LYON, France – Interpol has issued a stark warning regarding an escalating “global fraud epidemic,” revealing that financial losses from fraud reached an estimated $442 billion in 2025. The second edition of the Global Financial Fraud Threat Assessment, released in March 2026, details a landscape where criminal networks are leveraging artificial intelligence and human trafficking to industrialize deception on an unprecedented scale.
Agentic AI: The Frontier of Cyber Peril
A central theme of the report is the transformative role of Artificial Intelligence (AI) as a “force multiplier” for criminal activity. Interpol highlights the rise of “Agentic AI,” which can autonomously plan and execute entire fraud campaigns from reconnaissance to system infiltration and ransom calculation. Commenting on this shift, Prof. Triveni Singh, former IPS officer and renowned cybercrime expert, stated:
“Agentic AI for criminal activities is the greatest threat to the public world over. Unlike previous tools that required human intervention, these autonomous agents can operate at a scale and speed that bypasses traditional security, making every digital citizen a potential target in real-time.”
Dark Web marketplaces now offer “synthetic identity kits” that clone voices and faces from just 10 seconds of audio, fueling hyper-realistic impersonation frauds and fake kidnappings. These technologies have rendered traditional prevention messaging largely ineffective.
The Industrialization of Scams
The report documents the global expansion of scam centres, which have evolved from a regional issue in Southeast Asia into a worldwide crisis. Hundreds of thousands of people from nearly 80 countries have been trafficked into these centres and forced to perpetrate online frauds.
These centres are increasingly adopting “hybrid” tactics. For instance, if an initial investment scam fails, operators are often instructed to pivot to sextortion—using AI-generated explicit imagery to blackmail victims.
Regional Trends and Global Impact
The threat manifests across all regions with varying focus:
- Africa: A growing nexus exists between financial fraud and terrorist financing, with groups relying on crypto-based scams for resource generation.

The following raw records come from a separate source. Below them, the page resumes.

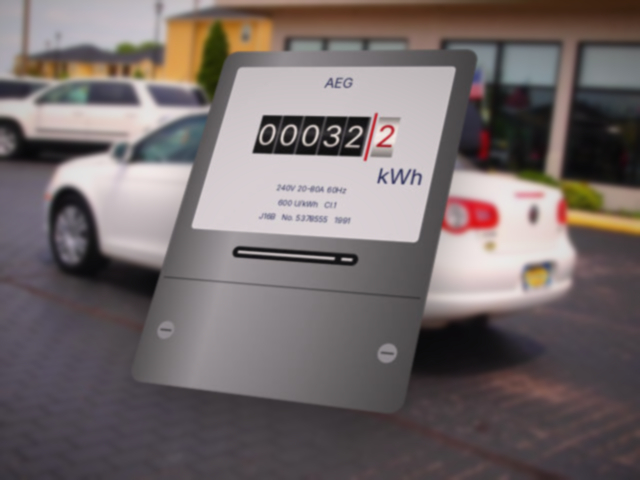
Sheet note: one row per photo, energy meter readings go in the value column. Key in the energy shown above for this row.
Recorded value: 32.2 kWh
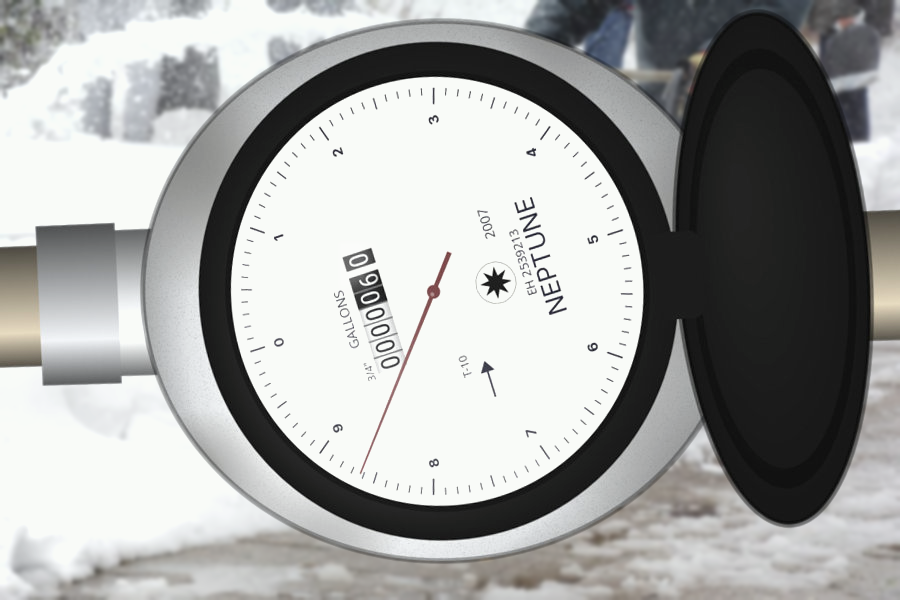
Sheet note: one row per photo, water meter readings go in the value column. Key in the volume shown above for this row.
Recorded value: 58.6 gal
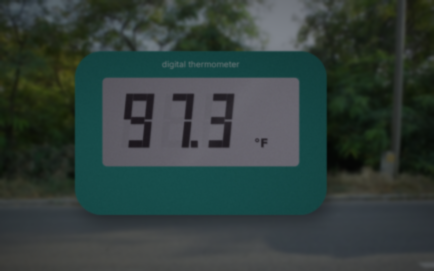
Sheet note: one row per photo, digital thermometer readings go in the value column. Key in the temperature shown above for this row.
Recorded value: 97.3 °F
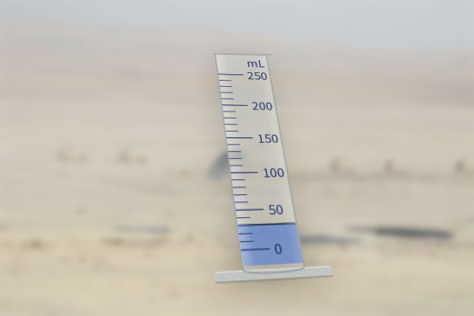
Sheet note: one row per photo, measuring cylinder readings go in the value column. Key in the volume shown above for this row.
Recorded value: 30 mL
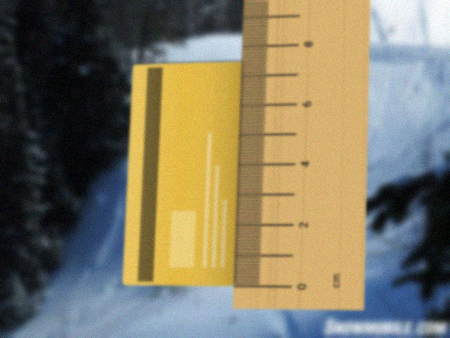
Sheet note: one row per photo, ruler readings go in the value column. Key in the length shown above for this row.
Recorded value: 7.5 cm
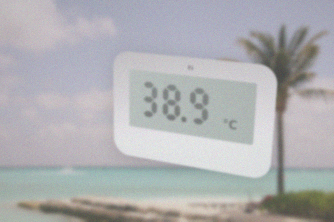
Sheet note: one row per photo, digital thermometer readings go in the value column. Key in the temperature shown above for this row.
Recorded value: 38.9 °C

- Americas: Highly sophisticated groups in South America have been caught using laser equipment to forge fingerprints, bypassing biometric security on compromised accounts.
- Europe: The region remains a primary target for Business Email Compromise (BEC) and investment fraud, accounting for 38% of fraud-related Interpol Notices.
- Asia-Pacific: This region serves as a major hub for entrenched fraud networks that utilize coordinated infrastructure and multilingual staff to target victims globally.
A Call for Collective Action
Interpol Secretary General Valdecy Urquiza described fraud as a “shared challenge” intersecting with organized crime and human trafficking. Interpol assesses the current global risk as HIGH, projecting that the scale of offending will escalate further over the next three to five years due to the low barriers to entry provided by AI. The agency urges member countries to treat fraud as a networked, transnational threat requiring immediate, technologically proficient cross-border action.